Gene Therapy to Restore Neuronal Function – Gene therapy for the treatment of Alzheimer’s disease in clinical trials is designed to deliver nerve growth factor (NGF) to the brain. NGF is a naturally occurring protein important for neuron survival. The gene treatment is injected into the brain region where neuron degeneration occurs in Alzheimer’s disease. It is thought that the resulting sustained expression of NGF in the neurons can restore their lost functions, leading to memory and cognition improvement.
Neuroprotection with Intranasal Treatment – An intranasal peptide derived from a naturally occurring protein produced in the brain, called activity-dependent neuroprotective protein (ADNP), is in development for the treatment of amnestic mild cognitive impairment (aMCI), a precursor to Alzheimer’s disease.
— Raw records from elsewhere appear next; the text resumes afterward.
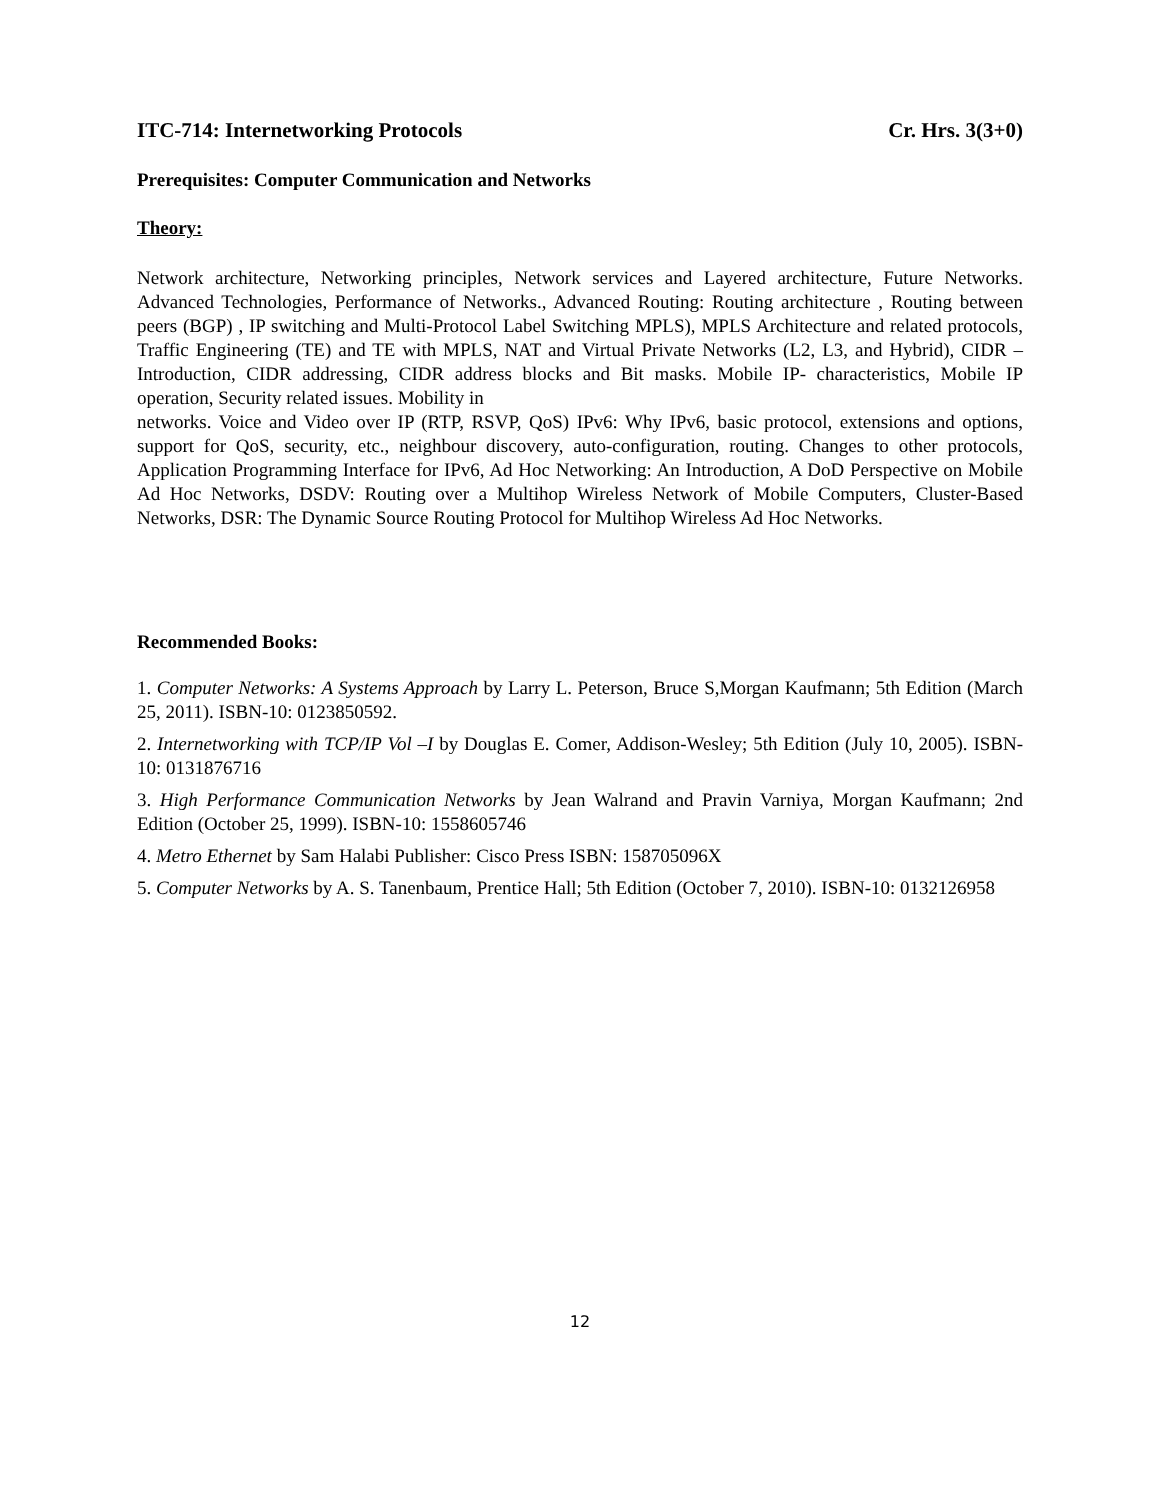ITC-714: Internetworking Protocols Cr. Hrs. 3(3+0)
Prerequisites: Computer Communication and Networks
Theory:
Network architecture, Networking principles, Network services and Layered architecture, Future Networks. Advanced Technologies, Performance of Networks., Advanced Routing: Routing architecture , Routing between peers (BGP) , IP switching and Multi-Protocol Label Switching MPLS), MPLS Architecture and related protocols, Traffic Engineering (TE) and TE with MPLS, NAT and Virtual Private Networks (L2, L3, and Hybrid), CIDR – Introduction, CIDR addressing, CIDR address blocks and Bit masks. Mobile IP- characteristics, Mobile IP operation, Security related issues. Mobility in
networks. Voice and Video over IP (RTP, RSVP, QoS) IPv6: Why IPv6, basic protocol, extensions and options, support for QoS, security, etc., neighbour discovery, auto-configuration, routing. Changes to other protocols, Application Programming Interface for IPv6, Ad Hoc Networking: An Introduction, A DoD Perspective on Mobile Ad Hoc Networks, DSDV: Routing over a Multihop Wireless Network of Mobile Computers, Cluster-Based Networks, DSR: The Dynamic Source Routing Protocol for Multihop Wireless Ad Hoc Networks.
Recommended Books:
1. Computer Networks: A Systems Approach by Larry L. Peterson, Bruce S,Morgan Kaufmann; 5th Edition (March 25, 2011). ISBN-10: 0123850592.
2. Internetworking with TCP/IP Vol –I by Douglas E. Comer, Addison-Wesley; 5th Edition (July 10, 2005). ISBN-10: 0131876716
3. High Performance Communication Networks by Jean Walrand and Pravin Varniya, Morgan Kaufmann; 2nd Edition (October 25, 1999). ISBN-10: 1558605746
4. Metro Ethernet by Sam Halabi Publisher: Cisco Press ISBN: 158705096X
5. Computer Networks by A. S. Tanenbaum, Prentice Hall; 5th Edition (October 7, 2010). ISBN-10: 0132126958
12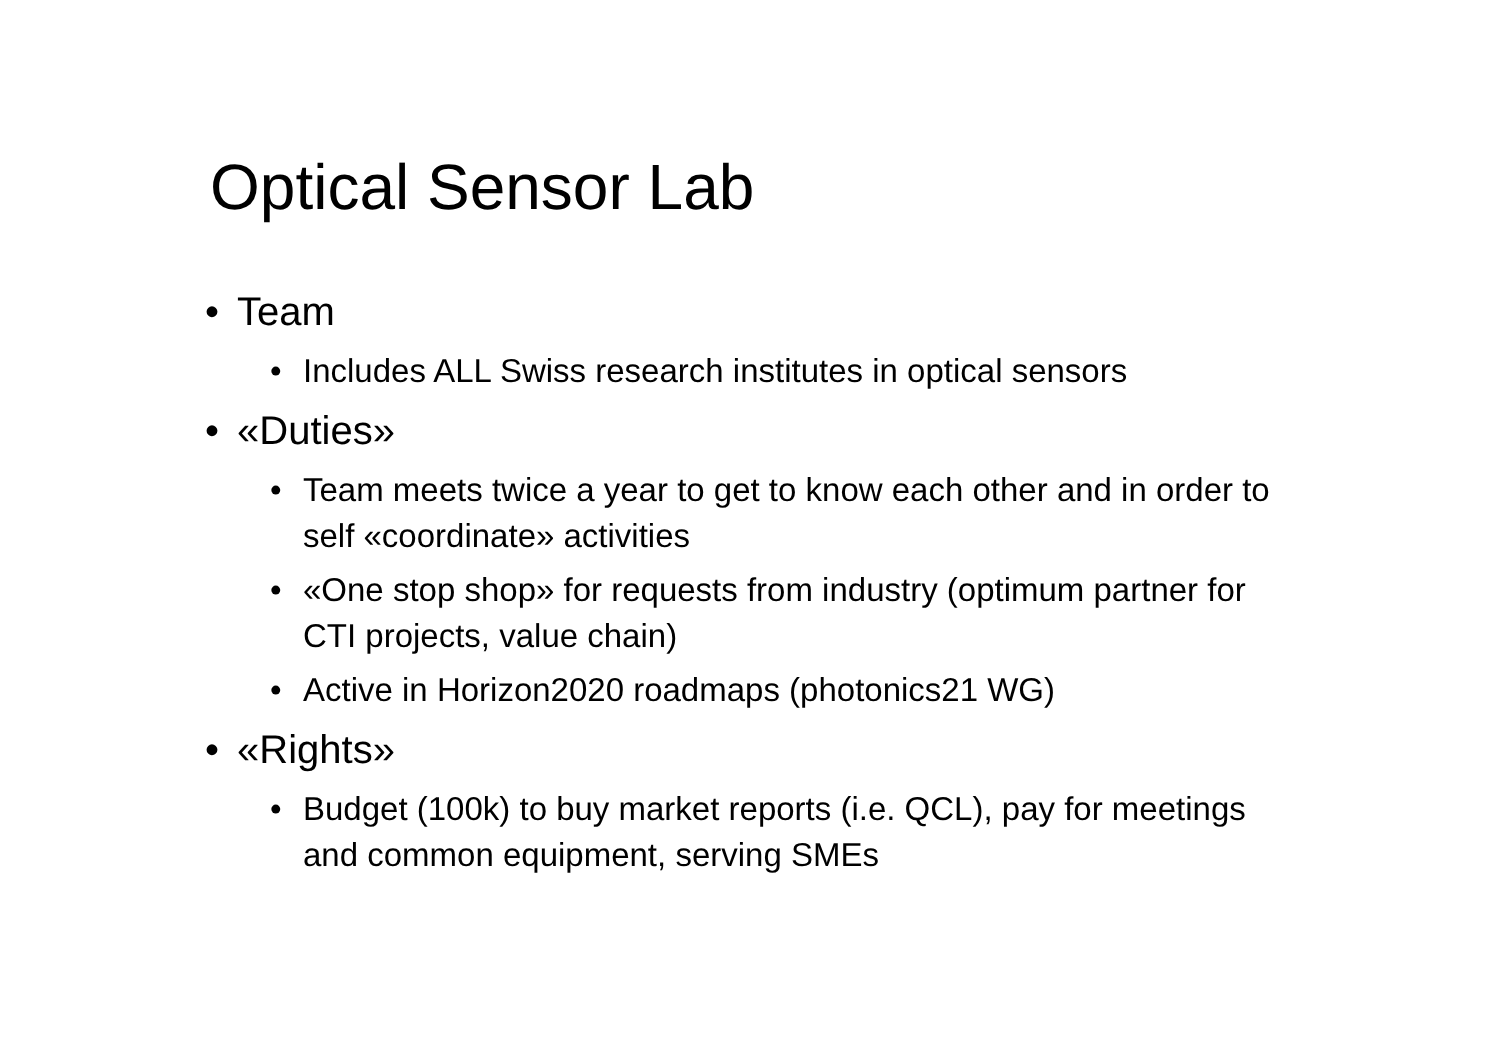Optical Sensor Lab
• Team
• Includes ALL Swiss research institutes in optical sensors
• «Duties»
• Team meets twice a year to get to know each other and in order to self «coordinate» activities
• «One stop shop» for requests from industry (optimum partner for CTI projects, value chain)
• Active in Horizon2020 roadmaps (photonics21 WG)
• «Rights»
• Budget (100k) to buy market reports (i.e. QCL), pay for meetings and common equipment, serving SMEs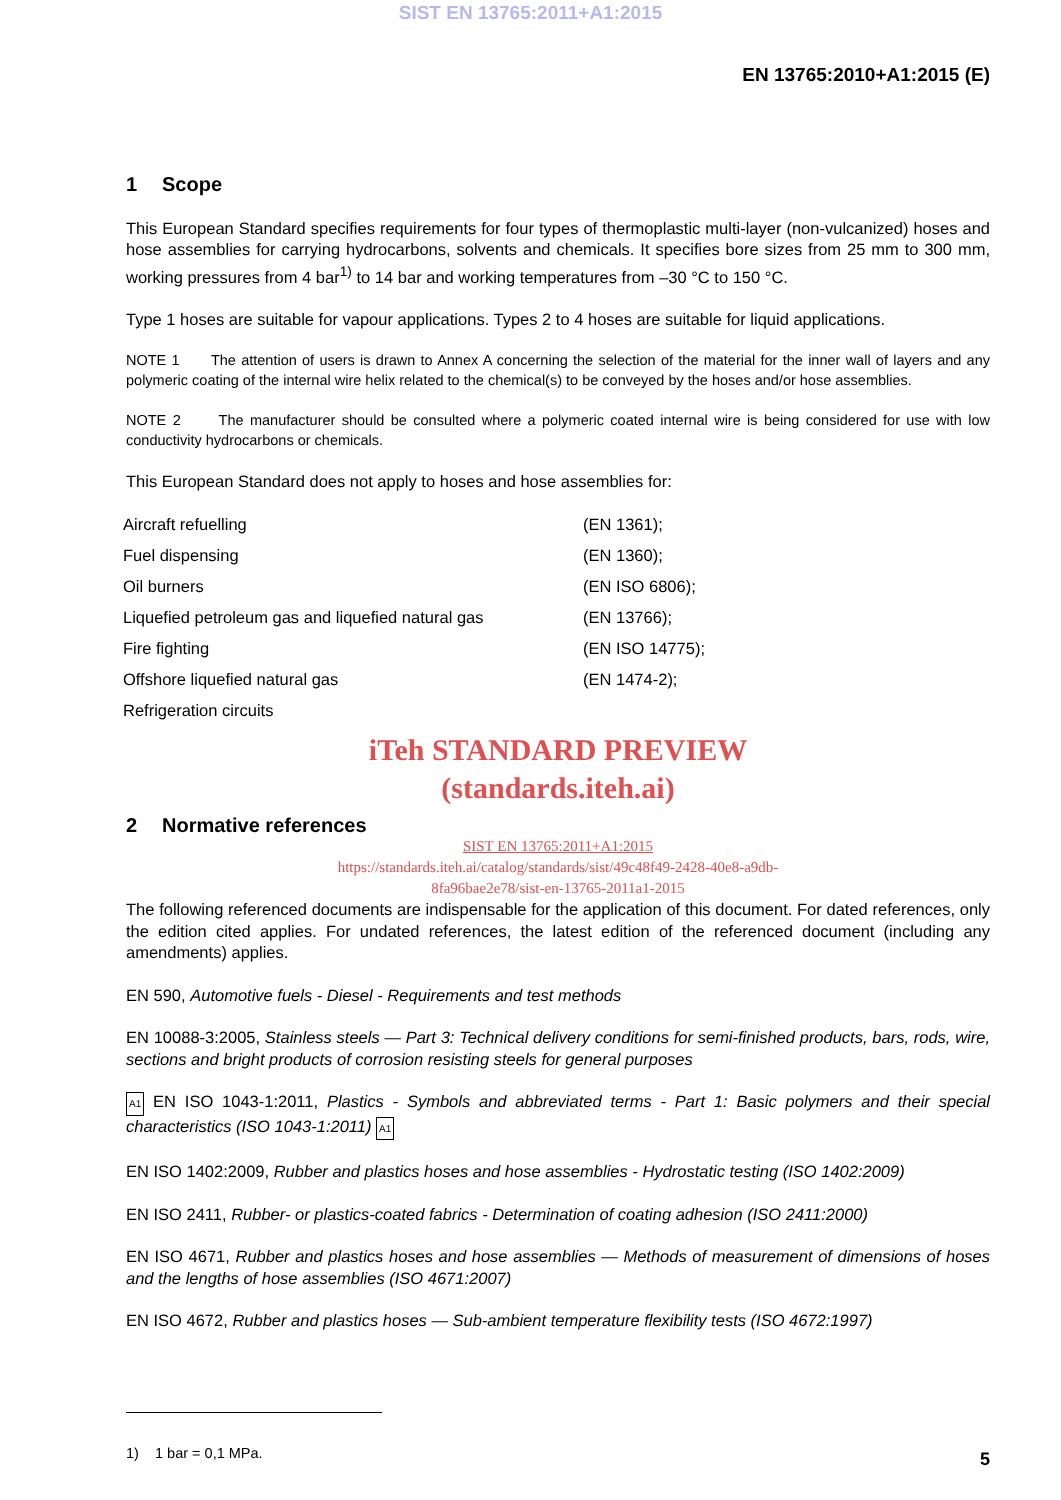SIST EN 13765:2011+A1:2015
EN 13765:2010+A1:2015 (E)
1 Scope
This European Standard specifies requirements for four types of thermoplastic multi-layer (non-vulcanized) hoses and hose assemblies for carrying hydrocarbons, solvents and chemicals. It specifies bore sizes from 25 mm to 300 mm, working pressures from 4 bar<sup>1)</sup> to 14 bar and working temperatures from –30 °C to 150 °C.
Type 1 hoses are suitable for vapour applications. Types 2 to 4 hoses are suitable for liquid applications.
NOTE 1 The attention of users is drawn to Annex A concerning the selection of the material for the inner wall of layers and any polymeric coating of the internal wire helix related to the chemical(s) to be conveyed by the hoses and/or hose assemblies.
NOTE 2 The manufacturer should be consulted where a polymeric coated internal wire is being considered for use with low conductivity hydrocarbons or chemicals.
This European Standard does not apply to hoses and hose assemblies for:
Aircraft refuelling (EN 1361);
Fuel dispensing (EN 1360);
Oil burners (EN ISO 6806);
Liquefied petroleum gas and liquefied natural gas (EN 13766);
Fire fighting (EN ISO 14775);
Offshore liquefied natural gas (EN 1474-2);
Refrigeration circuits
iTeh STANDARD PREVIEW
(standards.iteh.ai)
2 Normative references
SIST EN 13765:2011+A1:2015
https://standards.iteh.ai/catalog/standards/sist/49c48f49-2428-40e8-a9db-
8fa96bae2e78/sist-en-13765-2011a1-2015
The following referenced documents are indispensable for the application of this document. For dated references, only the edition cited applies. For undated references, the latest edition of the referenced document (including any amendments) applies.
EN 590, Automotive fuels - Diesel - Requirements and test methods
EN 10088-3:2005, Stainless steels — Part 3: Technical delivery conditions for semi-finished products, bars, rods, wire, sections and bright products of corrosion resisting steels for general purposes
A1 EN ISO 1043-1:2011, Plastics - Symbols and abbreviated terms - Part 1: Basic polymers and their special characteristics (ISO 1043-1:2011) A1
EN ISO 1402:2009, Rubber and plastics hoses and hose assemblies - Hydrostatic testing (ISO 1402:2009)
EN ISO 2411, Rubber- or plastics-coated fabrics - Determination of coating adhesion (ISO 2411:2000)
EN ISO 4671, Rubber and plastics hoses and hose assemblies — Methods of measurement of dimensions of hoses and the lengths of hose assemblies (ISO 4671:2007)
EN ISO 4672, Rubber and plastics hoses — Sub-ambient temperature flexibility tests (ISO 4672:1997)
1) 1 bar = 0,1 MPa.
5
ADNP is essential for brain formation, and its loss leads to cognitive deficits and degeneration of the microtubules normally associated with the tau protein to maintain the integrity of brain cells (neurons). This potential medicine appears to protect the microtubules from damage that would lead to tau protein tangle formation and neuronal dysfunction.
Boosting Immune Responses with Vaccine Treatments – A synthetic vaccine using an “affitope,” a peptide designed to mimic beta-amyloid antigens, induces antibody production against this protein, without creating a systemic immune response (which carries safety concerns). Another vaccine in development for the treatment of Alzheimer’s disease uses a specific adjuvant (an immunological agent able to modify the effect of another agent) to enhance the vaccines effectiveness by producing a more potent and sustained immune response against certain beta-amyloid antigens.
Preventing Plaque Formation – A small molecule compound that has been shown to reduce the formation, deposition and accumulation of beta-amyloid protein, as well as induce its removal from already formed plaques. It also appears to target the tau protein, by inhibiting the protein from forming filaments that are important in neurofibrillary tangle formation. It potentially could affect both of the two major known components of Alzheimer’s disease brain lesions.